[[ Excerpted text, beginning ]]
For human-facing flows use ENG-42-style identifiers; the API also accepts UUIDs. Normalize how the agent maps user input to API identifiers.

❌ 5. Polling for changes

A "poll issues every 5 seconds" pattern is the worst case. Use webhooks or GraphQL subscriptions (WebSocket) for push-based updates.

❌ 6. Long-session OAuth surprise failures

April's disconnect bug is fixed, but always implement an auth-error fallback that re-runs the OAuth flow.

❌ 7. Ignoring GraphQL error envelopes

Linear returns standard GraphQL errors: {"errors": [{"message": "...", "extensions": {"code": "...", "type": "..."}}], "data": null}. HTTP 200 with data: null is still a failure — always check the errors array.

Comparison with Backlog, Asana, Jira

Service MCP status Auth API shape Rate limit
Linear Official remote (connectable) OAuth 2.1 + DCR / PAT GraphQL only Complexity-based 1.5-5K/h
Backlog Official (verified, AAA) OAuth 2.0 / apiKey URL REST req/min based
Asana Official (connectable, AA) OAuth 2.0 / PAT REST req/min based
Jira Third-party (connectable) OAuth 2.0 REST + Connect 3rd-party dependent

Linear's edge is the OAuth 2.1 + DCR + remote-hosted architecture, plus the pace of new tool additions. Backlog wins on real-world agent track record — 90% success rate, 128ms average latency, 91 logged uses in KanseiLink — and currently holds AAA grade. A reasonable split: Linear for new greenfield/global-team work, Backlog for proven Japanese-market deployments.
[[ Excerpted text, end ]]
[[ Entries provided, beginning ]]
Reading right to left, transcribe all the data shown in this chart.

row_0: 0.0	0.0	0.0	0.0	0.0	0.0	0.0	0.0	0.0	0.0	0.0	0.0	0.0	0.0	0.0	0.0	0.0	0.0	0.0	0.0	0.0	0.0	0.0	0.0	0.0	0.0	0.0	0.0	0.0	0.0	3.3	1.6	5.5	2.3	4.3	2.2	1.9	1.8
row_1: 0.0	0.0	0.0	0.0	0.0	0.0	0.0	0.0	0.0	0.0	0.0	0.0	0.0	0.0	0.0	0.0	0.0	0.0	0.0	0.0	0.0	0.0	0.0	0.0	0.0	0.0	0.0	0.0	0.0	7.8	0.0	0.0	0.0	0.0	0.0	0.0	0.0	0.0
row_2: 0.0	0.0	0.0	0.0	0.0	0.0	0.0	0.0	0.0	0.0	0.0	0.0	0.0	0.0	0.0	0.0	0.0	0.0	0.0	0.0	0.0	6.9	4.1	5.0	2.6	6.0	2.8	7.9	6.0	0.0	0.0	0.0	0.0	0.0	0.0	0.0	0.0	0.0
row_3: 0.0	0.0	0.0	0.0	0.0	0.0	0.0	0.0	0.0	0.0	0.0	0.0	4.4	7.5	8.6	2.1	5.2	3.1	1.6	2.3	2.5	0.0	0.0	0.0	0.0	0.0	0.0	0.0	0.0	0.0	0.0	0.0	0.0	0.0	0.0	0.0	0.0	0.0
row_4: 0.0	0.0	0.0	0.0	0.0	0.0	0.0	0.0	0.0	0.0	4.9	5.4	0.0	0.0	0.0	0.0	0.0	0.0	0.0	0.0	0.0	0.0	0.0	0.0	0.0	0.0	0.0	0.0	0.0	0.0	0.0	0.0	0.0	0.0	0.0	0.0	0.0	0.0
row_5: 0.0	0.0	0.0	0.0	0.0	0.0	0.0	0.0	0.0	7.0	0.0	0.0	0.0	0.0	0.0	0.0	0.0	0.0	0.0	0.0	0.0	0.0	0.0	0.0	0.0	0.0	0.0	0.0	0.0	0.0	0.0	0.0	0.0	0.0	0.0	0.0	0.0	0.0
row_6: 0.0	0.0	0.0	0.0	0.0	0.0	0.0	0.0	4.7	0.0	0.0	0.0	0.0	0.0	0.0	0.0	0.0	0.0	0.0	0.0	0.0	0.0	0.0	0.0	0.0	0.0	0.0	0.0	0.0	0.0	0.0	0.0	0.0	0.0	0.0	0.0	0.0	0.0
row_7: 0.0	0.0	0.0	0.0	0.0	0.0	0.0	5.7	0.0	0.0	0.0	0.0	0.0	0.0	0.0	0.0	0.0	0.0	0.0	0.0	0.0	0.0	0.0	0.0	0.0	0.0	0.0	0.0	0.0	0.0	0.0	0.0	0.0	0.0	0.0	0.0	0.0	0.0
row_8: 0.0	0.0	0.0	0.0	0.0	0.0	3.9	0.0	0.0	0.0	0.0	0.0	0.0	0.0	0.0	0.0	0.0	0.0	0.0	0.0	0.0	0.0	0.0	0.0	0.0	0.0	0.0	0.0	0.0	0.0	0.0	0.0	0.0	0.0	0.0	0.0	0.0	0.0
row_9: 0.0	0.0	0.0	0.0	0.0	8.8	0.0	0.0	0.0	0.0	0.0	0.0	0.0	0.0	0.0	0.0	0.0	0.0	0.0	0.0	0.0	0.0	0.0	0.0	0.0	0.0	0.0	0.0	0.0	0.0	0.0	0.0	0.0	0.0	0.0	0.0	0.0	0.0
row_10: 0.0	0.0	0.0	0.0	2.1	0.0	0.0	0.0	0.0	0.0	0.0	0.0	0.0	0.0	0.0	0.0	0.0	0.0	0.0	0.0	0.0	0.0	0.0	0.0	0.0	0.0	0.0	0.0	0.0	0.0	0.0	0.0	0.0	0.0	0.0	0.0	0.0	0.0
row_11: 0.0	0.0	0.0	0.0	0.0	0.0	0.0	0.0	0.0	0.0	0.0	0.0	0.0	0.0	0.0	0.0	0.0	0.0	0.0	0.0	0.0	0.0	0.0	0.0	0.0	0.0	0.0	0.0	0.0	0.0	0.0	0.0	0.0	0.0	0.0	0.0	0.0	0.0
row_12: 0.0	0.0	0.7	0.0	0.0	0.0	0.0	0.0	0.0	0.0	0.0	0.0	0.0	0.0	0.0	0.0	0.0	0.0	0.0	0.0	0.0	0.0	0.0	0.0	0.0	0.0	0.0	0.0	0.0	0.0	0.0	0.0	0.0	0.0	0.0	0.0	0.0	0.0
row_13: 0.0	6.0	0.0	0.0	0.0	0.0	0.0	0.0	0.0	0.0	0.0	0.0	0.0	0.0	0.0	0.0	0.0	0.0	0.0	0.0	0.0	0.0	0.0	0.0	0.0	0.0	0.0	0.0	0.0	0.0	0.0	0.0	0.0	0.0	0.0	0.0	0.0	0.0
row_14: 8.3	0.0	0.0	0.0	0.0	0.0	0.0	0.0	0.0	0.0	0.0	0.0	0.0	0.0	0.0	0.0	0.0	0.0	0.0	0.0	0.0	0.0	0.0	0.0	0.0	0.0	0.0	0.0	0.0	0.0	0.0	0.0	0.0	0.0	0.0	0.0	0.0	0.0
[[ Entries provided, end ]]
**What you will do:** Continue the piece on Linear's MCP server and API from the point where it stops, picking up after its final sentence.

**Answer to the problem:**
Production-readiness checklist

Real MCP data across 225+ services, including Linear

KanseiLink MCP aggregates success rate, latency, and known pitfalls across 225+ official, third-party, and community MCP servers — letting you choose where to invest agent development effort with measured evidence.

Use MCP data to sharpen your selection criteria

FAQ

Q1. Can I self-host Linear's MCP server?

The official version is remote-hosted only (mcp.linear.app/mcp). A community npm @linear/mcp-server stdio variant exists, but Anthropic/Cloudflare-aligned features (DCR, etc.) land first on the official remote. For new builds, prefer the official remote unless you have specific reasons to self-host.

Q2. How do I avoid the PAT "Bearer trap"?

Either branch your MCP client's header logic by auth method, or commit to OAuth-only. For production agents, OAuth 2.1 + DCR is the recommended path.

Q3. How do I estimate GraphQL query complexity?

Linear doesn't publish per-field weights, but X-Complexity response headers let you measure directly. Run representative production queries against staging and aggregate the headers. Anything that exceeds ~100 per call deserves a rewrite.

Q4. When to use webhooks vs. subscriptions?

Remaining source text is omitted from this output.